▸ Excerpt:
════════
# Looking for Hatchling Leopard Tortoise - Southern California



## itty06 (Aug 1, 2018)

I would like to purchase a baby leopard tortoise. I live in Southern California. Does anyone know a breeder who has them besides ordering online? 

Anxious to get everyone's advice and help.


----------



## Yvonne G (Aug 1, 2018)

@Will has some very nice leopard babies or sale. He's down near San Diego.


----------



## poppygirl (Aug 7, 2018)

itty06 said:


> I would like to purchase a baby leopard tortoise. I live in Southern California. Does anyone know a breeder who has them besides ordering online?
> 
> Anxious to get everyone's advice and help.


 
Are you still looking for Leopard Tortoise? I have 2 that I'm trying to find a home for. They are about 7 months old and they need a good home.


----------



## Minority2 (Aug 7, 2018)

itty06 said:


> I would like to purchase a baby leopard tortoise. I live in Southern California. Does anyone know a breeder who has them besides ordering online?
> 
> Anxious to get everyone's advice and help.



Is there a reason why you'll trying to avoid ordering online?


----------



## itty06 (Aug 9, 2018)

Minority2 said:


> Is there a reason why you'll trying to avoid ordering online?


It just seems a little weird to me, unless I get a recommendation for a good and respectable website to order from.


----------



## itty06 (Aug 9, 2018)

poppygirl said:


> Are you still looking for Leopard Tortoise? I have 2 that I'm trying to find a home for. They are about 7 months old and they need a good home.


Hi. Can you email me some more info [email protected]. Please include how big, what they are eating, do you have both parents and some pictures. Thanks.


----------



## Minority2 (Aug 9, 2018)

itty06 said:


> It just seems a little weird to me, unless I get a recommendation for a good and respectable website to order from.



The tortoise vendor review section is chock-full of feedback from customers on the forum regarding what their interactions and experiences were with various online retailers/breeders and of their operations.


----------



## poppygirl (Aug 9, 2018)

itty06 said:


> Hi. Can you email me some more info [email protected]. Please include how big, what they are eating, do you have both parents and some pictures. Thanks.
════════
▸ Work instruction 1: In the leopard tortoise thread, how old does poppygirl say her two tortoises are?
▸ Work instruction 2: Resume the leopard tortoise thread from its final line and write what comes next.

▸ Provided data:
════════
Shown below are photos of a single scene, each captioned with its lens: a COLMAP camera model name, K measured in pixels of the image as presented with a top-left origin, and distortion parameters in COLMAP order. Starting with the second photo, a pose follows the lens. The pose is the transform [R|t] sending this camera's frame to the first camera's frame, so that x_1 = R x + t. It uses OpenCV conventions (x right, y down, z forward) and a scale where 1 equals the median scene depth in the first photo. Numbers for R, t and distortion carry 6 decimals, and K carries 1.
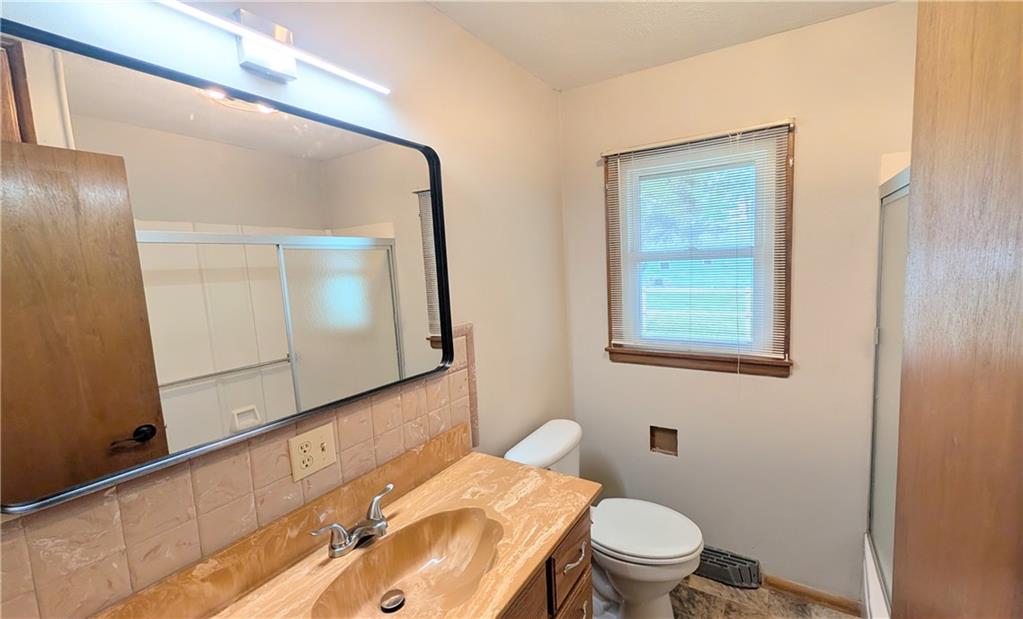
lens RADIAL K [[410.4, 0, 536.7], [0, 410.4, 307.4], [0, 0, 1]] dist [0.000997, 0.000262]
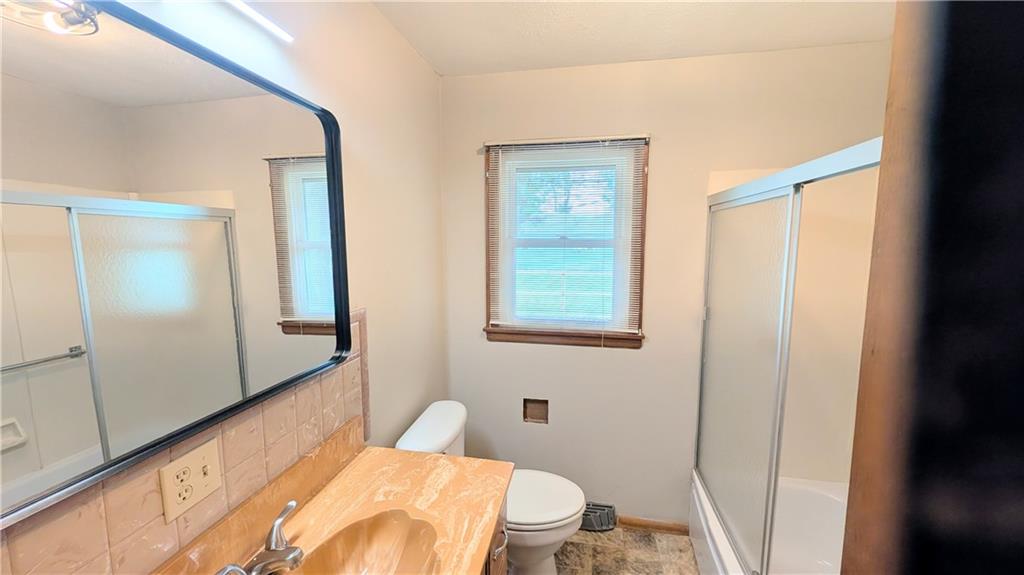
════════
▸ Task answer 1: About 7 months old.

▸ Task answer 2:
There are pictures on this site in introductions, poppygirl. I don't have the parents, I got them from a neighbor whose torts had eggs which hatched. She gave me two but I don't have the space or right equipment to take care of them.


----------



## itty06 (Aug 11, 2018)

poppygirl said:


> There are pictures on this site in introductions, poppygirl. I don't have the parents, I got them from a neighbor whose torts had eggs which hatched. She gave me two but I don't have the space or right equipment to take care of them.


i wasn't able to find the picture s if you can send them or a link to the introductions. Thanks.


----------



## poppygirl (Aug 13, 2018)

itty06 said:


> i wasn't able to find the picture s if you can send them or a link to the introductions. Thanks.


----------



## poppygirl (Aug 13, 2018)

itty06 said:


> i wasn't able to find the picture s if you can send them or a link to the introductions. Thanks.



My friend's neighbor has 4 she has been fostering, but needs to find them a home as well. Same age, some smaller than mine.


----------



## poppygirl (Aug 14, 2018)

itty06 said:


> Hi. Can you email me some more info [email protected]. Please include how big, what they are eating, do you have both parents and some pictures. Thanks.





itty06 said:


> i wasn't able to find the picture s if you can send them or a link to the introductions. Thanks.


Were you able to see the pictures?


----------



## itty06 (Aug 15, 2018)

poppygirl said:


> Were you able to see the pictures?[/Q





poppygirl said:


> Were you able to see the pictures?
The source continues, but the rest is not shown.